Extremists claim drive-by murder | WORLD | NEWS | tvnz.co.nz
Extremists claim drive-by murder
Sep 30, 2001 3:59 PM

Protestant extremists have claimed responsibility for the drive-by murder of leading Northern Ireland journalist Martin O'Hagan, gunned down in front of his wife as they walked near their home.

The killing - the first of a reporter in more than 30 years of strife in Northern Ireland - sent shockwaves across the province and was condemned by British and Irish government ministers and politicians in its Protestant and Roman Catholic communities.
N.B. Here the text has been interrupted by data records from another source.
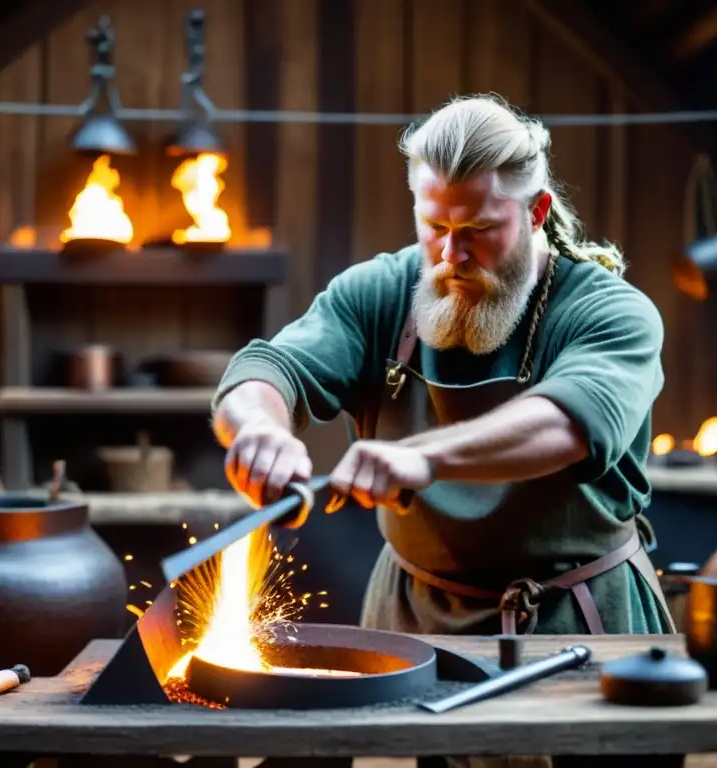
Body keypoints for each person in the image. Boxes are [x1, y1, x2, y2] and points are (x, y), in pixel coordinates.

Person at [211, 95, 675, 767]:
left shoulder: (610, 312)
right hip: (411, 621)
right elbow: (268, 365)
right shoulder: (380, 292)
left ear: (537, 210)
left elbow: (569, 422)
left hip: (577, 625)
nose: (451, 254)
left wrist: (420, 458)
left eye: (479, 230)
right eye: (432, 225)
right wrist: (259, 427)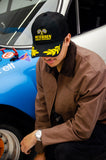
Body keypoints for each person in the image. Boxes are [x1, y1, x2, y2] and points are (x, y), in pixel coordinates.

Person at [20, 11, 106, 160]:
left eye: (52, 50)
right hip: (67, 121)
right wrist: (40, 151)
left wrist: (39, 136)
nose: (46, 57)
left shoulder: (92, 70)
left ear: (67, 39)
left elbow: (82, 129)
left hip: (96, 126)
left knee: (64, 152)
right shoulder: (43, 63)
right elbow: (42, 108)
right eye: (42, 51)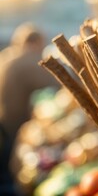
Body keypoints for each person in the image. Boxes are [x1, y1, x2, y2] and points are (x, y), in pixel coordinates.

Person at [0, 23, 59, 195]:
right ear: (35, 42)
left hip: (3, 121)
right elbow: (57, 84)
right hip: (16, 122)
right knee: (15, 171)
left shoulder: (6, 56)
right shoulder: (30, 60)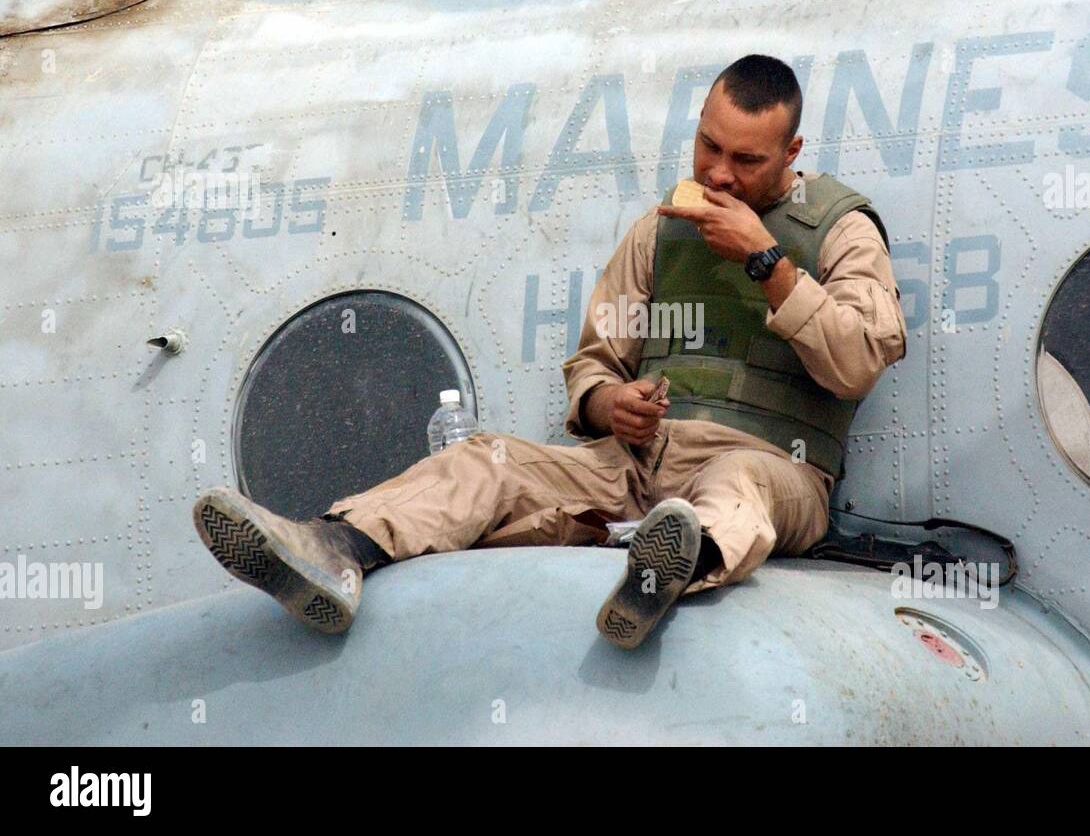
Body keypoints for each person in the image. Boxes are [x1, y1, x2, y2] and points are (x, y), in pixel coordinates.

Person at [192, 54, 907, 649]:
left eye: (745, 160)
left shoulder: (839, 231)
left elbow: (860, 360)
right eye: (707, 147)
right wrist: (609, 405)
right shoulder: (662, 233)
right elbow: (597, 363)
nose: (718, 175)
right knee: (485, 461)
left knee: (734, 488)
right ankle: (335, 551)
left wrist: (769, 264)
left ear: (791, 154)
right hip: (637, 469)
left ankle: (663, 574)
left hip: (776, 468)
O'Hagan, of the Dublin-based Sunday World newspaper, was shot from a passing car late on Friday as he walked home with his wife from a pub in Lurgan, County Armagh, 40 km from Belfast.
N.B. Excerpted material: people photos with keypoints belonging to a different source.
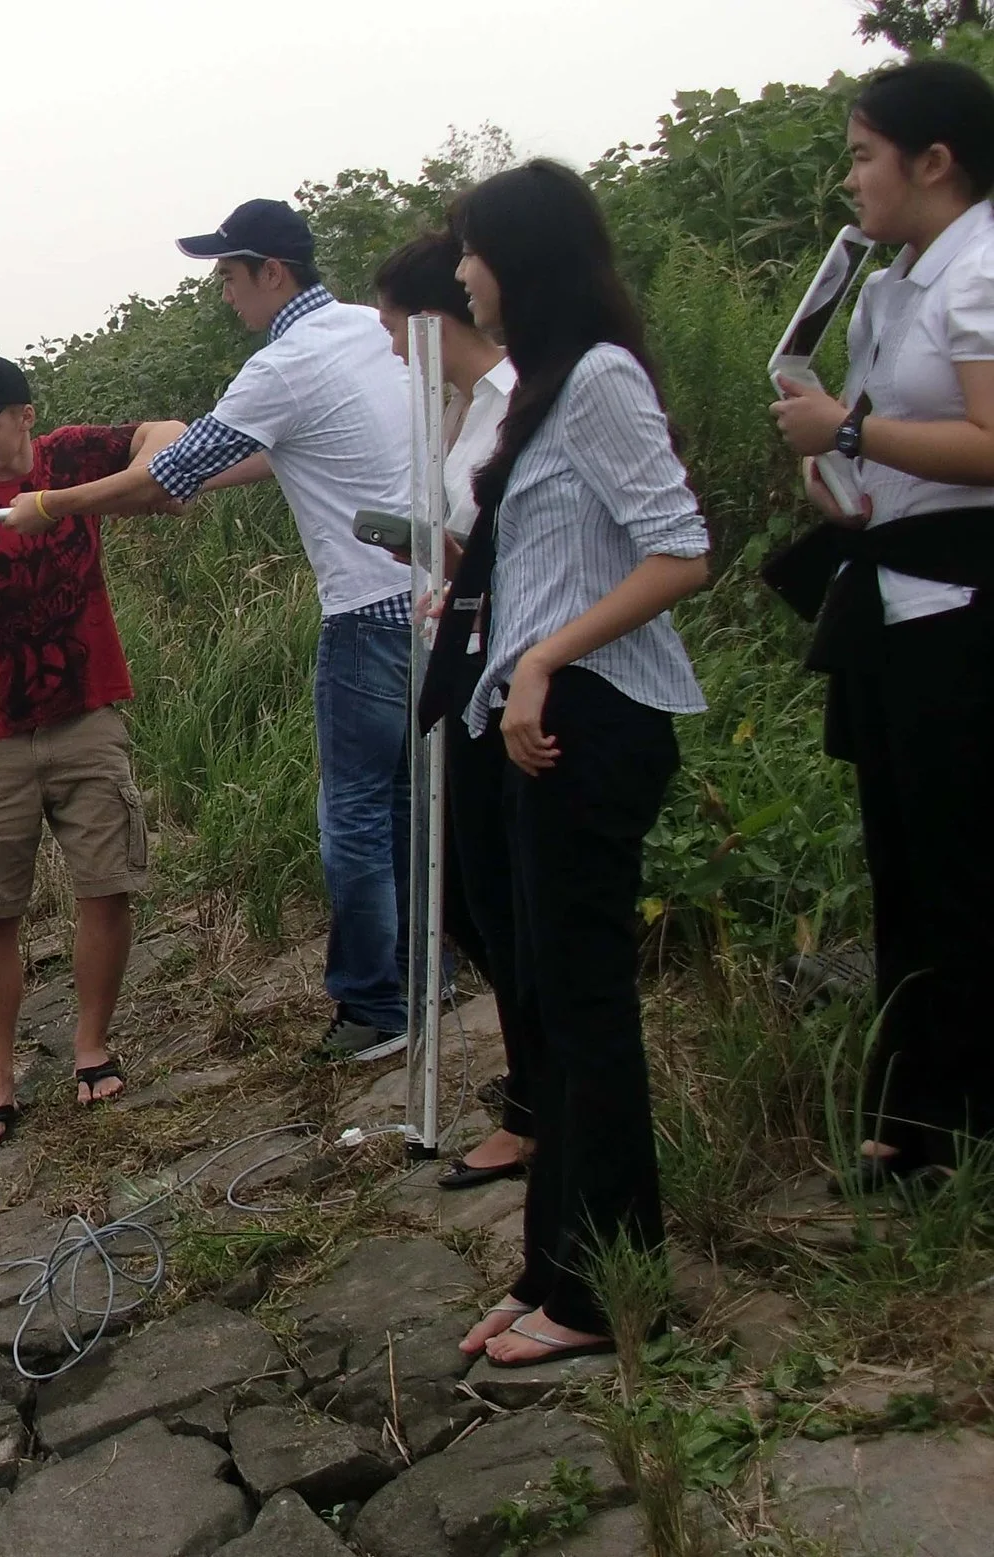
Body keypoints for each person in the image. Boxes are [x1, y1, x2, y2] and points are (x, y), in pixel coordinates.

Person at [24, 198, 418, 1064]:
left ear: (272, 273)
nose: (226, 294)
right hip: (434, 600)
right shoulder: (367, 329)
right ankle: (426, 977)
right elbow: (280, 451)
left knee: (353, 815)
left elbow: (162, 479)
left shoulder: (284, 363)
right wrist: (182, 478)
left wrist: (50, 505)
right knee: (407, 802)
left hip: (366, 614)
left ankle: (374, 1007)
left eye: (231, 277)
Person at [427, 162, 709, 1367]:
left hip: (591, 718)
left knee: (584, 1008)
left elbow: (679, 550)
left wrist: (543, 659)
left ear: (521, 258)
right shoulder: (539, 388)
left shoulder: (596, 376)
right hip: (536, 720)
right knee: (546, 1003)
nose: (459, 273)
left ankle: (602, 1295)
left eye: (470, 249)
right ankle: (552, 1267)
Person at [767, 60, 994, 1191]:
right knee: (903, 865)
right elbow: (879, 437)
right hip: (893, 600)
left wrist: (849, 434)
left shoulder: (981, 269)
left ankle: (955, 1130)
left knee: (960, 869)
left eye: (864, 156)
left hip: (963, 608)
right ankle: (914, 1118)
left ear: (934, 160)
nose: (851, 179)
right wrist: (835, 470)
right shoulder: (895, 281)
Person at [0, 355, 185, 1154]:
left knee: (106, 885)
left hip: (86, 712)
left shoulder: (70, 455)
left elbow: (169, 435)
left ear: (25, 417)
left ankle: (91, 1045)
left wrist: (101, 493)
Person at [371, 232, 531, 1193]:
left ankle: (537, 1101)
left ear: (432, 318)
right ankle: (534, 1075)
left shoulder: (520, 402)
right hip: (456, 657)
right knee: (468, 891)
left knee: (495, 889)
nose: (392, 348)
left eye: (395, 327)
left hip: (511, 666)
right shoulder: (456, 410)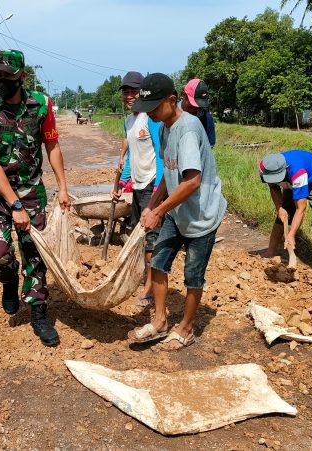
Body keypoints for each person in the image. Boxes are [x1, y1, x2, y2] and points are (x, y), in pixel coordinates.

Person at [0, 49, 70, 346]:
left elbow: (52, 145)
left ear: (22, 76)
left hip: (31, 190)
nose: (2, 82)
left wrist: (62, 186)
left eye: (8, 76)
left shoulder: (41, 104)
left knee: (35, 253)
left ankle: (38, 311)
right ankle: (9, 280)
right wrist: (14, 205)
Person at [126, 73, 227, 352]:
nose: (151, 114)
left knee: (193, 275)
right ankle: (159, 321)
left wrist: (158, 210)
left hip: (202, 214)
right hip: (177, 211)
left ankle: (186, 328)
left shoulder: (189, 128)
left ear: (172, 100)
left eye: (155, 107)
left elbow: (192, 181)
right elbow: (169, 174)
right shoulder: (164, 127)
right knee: (158, 262)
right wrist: (152, 204)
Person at [112, 71, 164, 305]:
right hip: (139, 186)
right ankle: (145, 278)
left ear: (142, 92)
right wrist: (123, 183)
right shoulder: (129, 121)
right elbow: (132, 155)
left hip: (153, 185)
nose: (129, 96)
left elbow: (161, 156)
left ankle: (151, 288)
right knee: (138, 234)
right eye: (126, 92)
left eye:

The Red Hand Defenders (RHD), a cover name used by pro-British "loyalist" gunmen, said in a statement to the BBC in Belfast that it had shot O'Hagan for "crimes against the loyalist people".

O'Hagan, 51, had been an investigative reporter on the Northern Ireland edition of the mass circulation tabloid for several years. It specialises in exposes of pro-Irish republican and pro-British guerrilla groups, and drug barons.
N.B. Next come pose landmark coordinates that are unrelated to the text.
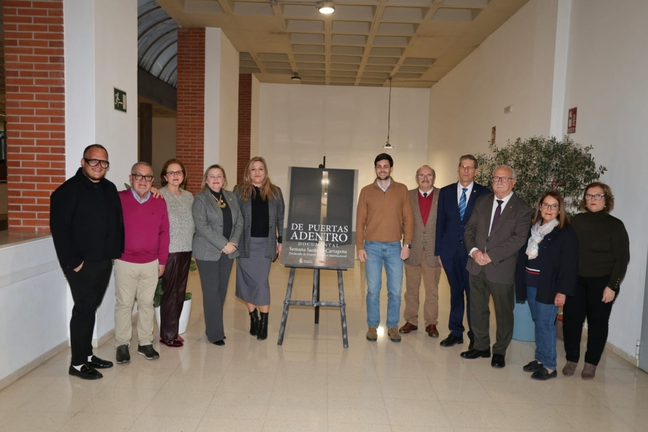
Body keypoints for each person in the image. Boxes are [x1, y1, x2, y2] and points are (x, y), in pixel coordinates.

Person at [50, 144, 124, 380]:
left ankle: (88, 355)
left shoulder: (109, 188)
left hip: (103, 260)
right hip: (81, 263)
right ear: (83, 162)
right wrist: (74, 262)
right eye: (94, 161)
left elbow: (116, 222)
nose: (99, 166)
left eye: (103, 162)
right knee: (83, 309)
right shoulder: (67, 191)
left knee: (90, 308)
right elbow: (60, 230)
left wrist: (114, 253)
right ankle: (77, 363)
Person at [461, 165, 533, 368]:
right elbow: (469, 229)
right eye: (496, 178)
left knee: (503, 313)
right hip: (476, 265)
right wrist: (474, 251)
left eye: (504, 178)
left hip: (501, 268)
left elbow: (518, 239)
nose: (499, 182)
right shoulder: (482, 202)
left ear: (513, 182)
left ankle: (499, 350)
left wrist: (490, 256)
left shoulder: (523, 208)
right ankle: (481, 346)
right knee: (477, 308)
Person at [562, 182, 629, 380]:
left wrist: (612, 286)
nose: (593, 199)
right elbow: (568, 251)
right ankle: (572, 359)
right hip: (576, 281)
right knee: (571, 322)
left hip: (602, 283)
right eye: (589, 195)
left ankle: (591, 363)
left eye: (598, 195)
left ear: (606, 200)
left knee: (597, 324)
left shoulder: (615, 225)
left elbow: (622, 259)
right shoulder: (577, 221)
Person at [515, 191, 578, 380]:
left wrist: (562, 292)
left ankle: (550, 366)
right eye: (546, 205)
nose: (549, 209)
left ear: (559, 210)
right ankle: (540, 359)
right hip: (531, 283)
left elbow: (569, 265)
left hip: (549, 287)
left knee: (546, 324)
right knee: (539, 322)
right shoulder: (534, 229)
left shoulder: (565, 232)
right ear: (540, 207)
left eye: (554, 206)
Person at [114, 162, 170, 363]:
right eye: (139, 176)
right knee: (124, 304)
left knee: (147, 304)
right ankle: (122, 344)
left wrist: (162, 261)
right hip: (125, 261)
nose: (143, 180)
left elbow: (164, 233)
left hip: (151, 263)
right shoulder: (119, 199)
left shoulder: (159, 201)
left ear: (152, 180)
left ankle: (145, 343)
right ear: (131, 178)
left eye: (148, 177)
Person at [356, 153, 414, 343]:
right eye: (379, 166)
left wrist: (407, 244)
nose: (382, 169)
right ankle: (372, 325)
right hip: (371, 247)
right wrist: (359, 246)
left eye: (386, 166)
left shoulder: (402, 190)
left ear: (391, 168)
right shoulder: (366, 191)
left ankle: (393, 326)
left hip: (395, 247)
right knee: (373, 290)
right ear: (375, 168)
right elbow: (360, 221)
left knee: (395, 291)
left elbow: (409, 219)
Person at [436, 155, 490, 349]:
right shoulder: (446, 192)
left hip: (472, 252)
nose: (466, 170)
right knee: (455, 291)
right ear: (458, 169)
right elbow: (440, 222)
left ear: (476, 171)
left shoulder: (484, 193)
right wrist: (438, 251)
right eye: (463, 166)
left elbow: (486, 225)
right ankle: (456, 332)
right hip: (449, 251)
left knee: (473, 294)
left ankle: (475, 335)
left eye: (470, 167)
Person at [235, 157, 285, 341]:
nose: (257, 172)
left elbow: (281, 218)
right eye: (253, 169)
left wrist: (281, 241)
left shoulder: (275, 191)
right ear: (248, 173)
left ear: (265, 171)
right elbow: (233, 216)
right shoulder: (239, 191)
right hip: (245, 244)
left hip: (265, 244)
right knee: (248, 282)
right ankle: (253, 318)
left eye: (260, 169)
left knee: (261, 283)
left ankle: (264, 322)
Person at [193, 165, 243, 345]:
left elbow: (239, 222)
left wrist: (233, 243)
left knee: (221, 291)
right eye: (211, 176)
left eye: (219, 176)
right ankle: (215, 334)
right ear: (206, 180)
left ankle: (213, 327)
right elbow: (202, 226)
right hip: (207, 252)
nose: (215, 179)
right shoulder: (200, 199)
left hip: (228, 252)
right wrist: (223, 244)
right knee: (211, 292)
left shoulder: (231, 197)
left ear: (224, 180)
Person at [399, 165, 442, 338]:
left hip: (434, 252)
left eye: (429, 175)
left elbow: (447, 224)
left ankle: (431, 323)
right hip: (412, 250)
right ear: (416, 178)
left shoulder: (443, 196)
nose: (425, 178)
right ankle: (411, 320)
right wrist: (404, 244)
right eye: (422, 175)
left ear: (434, 178)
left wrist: (443, 251)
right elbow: (401, 221)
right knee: (411, 289)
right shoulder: (408, 196)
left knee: (432, 291)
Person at [158, 159, 194, 347]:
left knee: (179, 293)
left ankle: (172, 330)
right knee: (170, 293)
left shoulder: (188, 196)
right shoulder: (159, 195)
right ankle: (167, 335)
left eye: (178, 172)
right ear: (165, 176)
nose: (175, 175)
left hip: (186, 249)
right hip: (170, 251)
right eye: (171, 172)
Police said a car believed to have been used in the attack was found burned out a short time later.

Britain's Northern Ireland Secretary John Reid denounced the killing as barbaric.

"It is also a very, very dangerous indication of what happens when violence tries to suppress democracy - because here we had someone who was involved in exposing a great deal of crime and a great deal of corruption," he told reporters.

O'Hagan's wife was uninjured in the attack, but was suffering severe shock, police said.

O'Hagan, a father of three daughters - one of whom is due to be married within weeks - had received death threats in the past. He had been threatened by the Loyalist Volunteer Force (LVF), media reports said.

"I am angry, I am sore. My heart's aching and breaking for him and that wee family in there," Jim McDowell, the paper's Northern Ireland editor told reporters at the scene.

"What the hell do they think they've achieved?" he added.

Further strains on peace drive

Politicians condemned the attack. David Trimble, the province's former first minister and leader of the main Protestant political party, said he was shocked and appalled by "this cowardly act".

Irish Foreign Minister Brian Cowen described the killing as deeply shocking and cynical.

"It was an attack on a dedicated and hardworking journalist and it also represented an assault on one of the fundamental principles of any democratic society - an independent and unfettered media," he said in a statement.

Those who carried out the attack had nothing to offer the people of Northern Ireland except fear and silence, he added.

The RHD tag has been used as a flag of convenience by elements of the powerful Ulster Defence Association (UDA) and the LVF, according to security sources.

Both groups were involved in sectarian strife which raged for 30 years until subsiding in truces by the province's major rival armed factions as a fragile peace process developed into the landmark 1998 Good Friday peace pact.

The shooting put further strains on the province's peace drive. Just hours earlier Britain stopped short of declaring the UDA's ceasefire over after the group vowed to call off nightly street violence that had erupted in Belfast.

The market town of Lurgan is just five miles from Portadown, a stronghold of the LVF.

O'Hagan was the second Sunday World journalist to be attacked. A colleague was shot and seriously wounded by loyalists in the mid-1970s.